● Goal of the exercise:
Copy out only the part that opens with the line containing "collectors: C. Wong" and closes with the line containing "elevation (m): 30", swapping "locality" for "place" and keeping everything else the same.

● Supplied entries:
▬▬▬
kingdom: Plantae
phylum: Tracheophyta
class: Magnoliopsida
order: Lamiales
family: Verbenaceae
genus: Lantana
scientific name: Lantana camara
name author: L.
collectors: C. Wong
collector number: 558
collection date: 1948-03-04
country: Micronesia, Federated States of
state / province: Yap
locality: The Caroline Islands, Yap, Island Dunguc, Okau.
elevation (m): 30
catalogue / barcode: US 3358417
▬▬▬
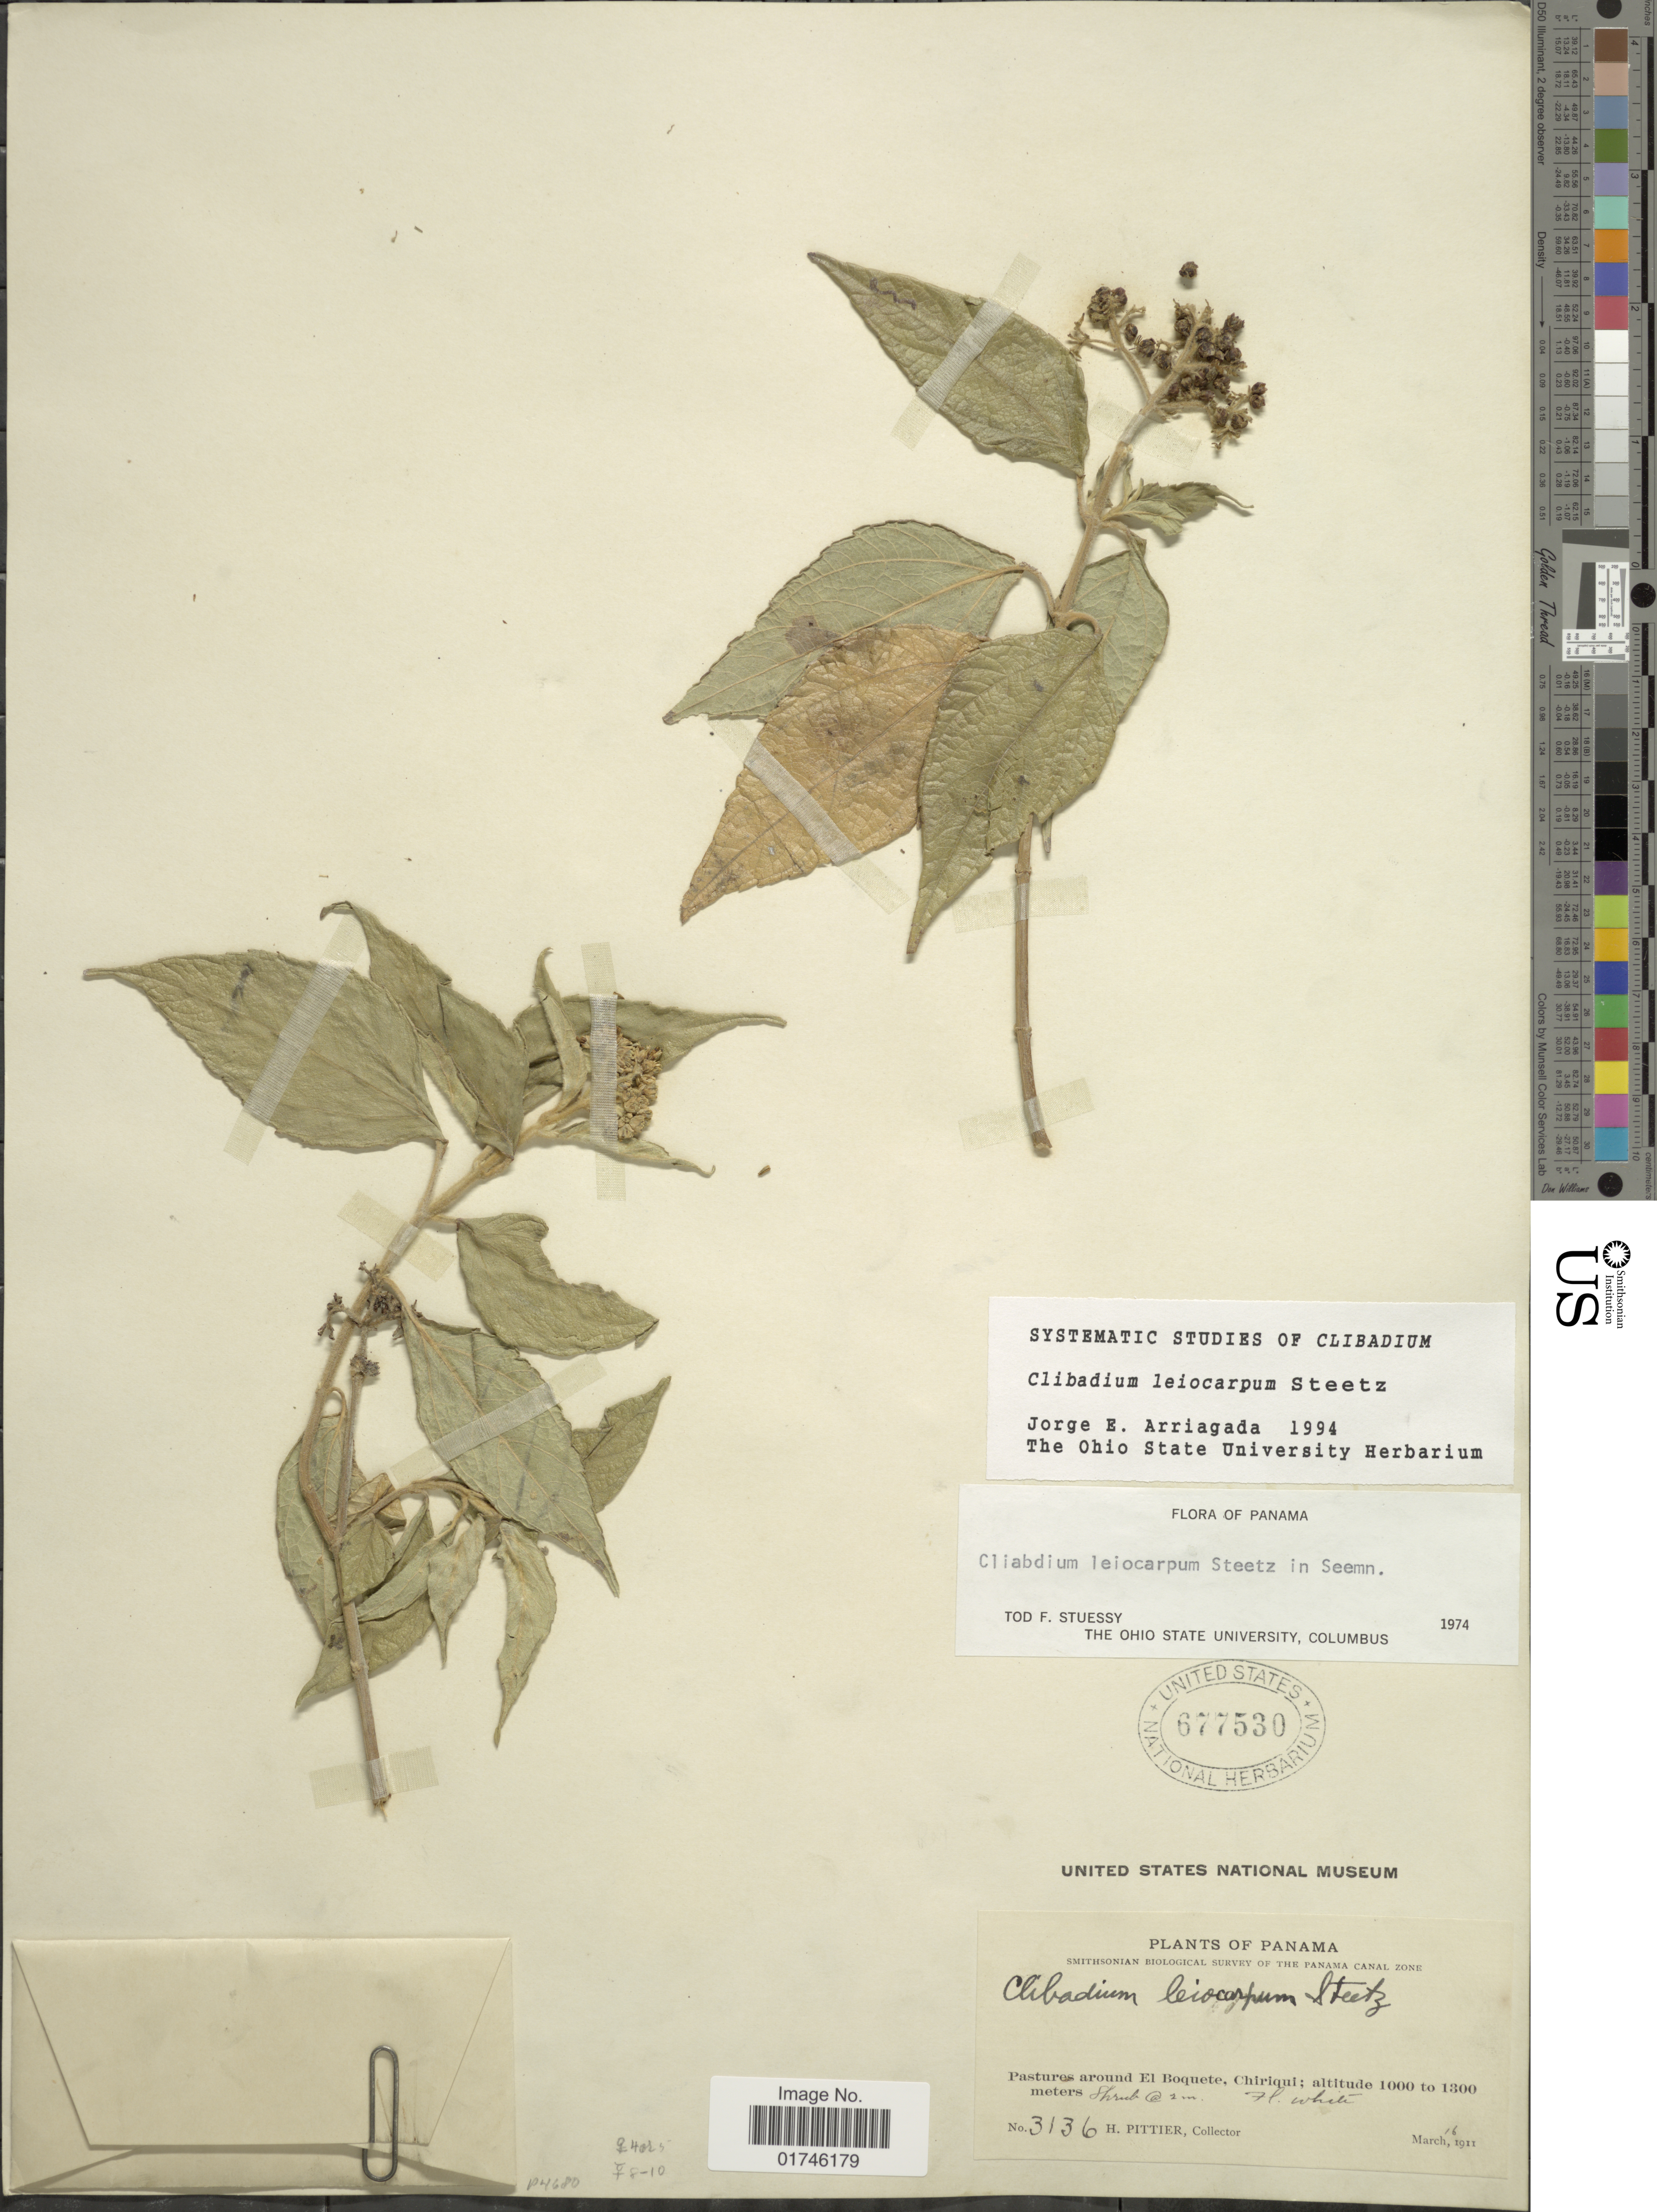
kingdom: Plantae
▬▬▬
● Exercise output:
collectors: C. Wong
collector number: 558
collection date: 1948-03-04
country: Micronesia, Federated States of
state / province: Yap
place: The Caroline Islands, Yap, Island Dunguc, Okau.
elevation (m): 30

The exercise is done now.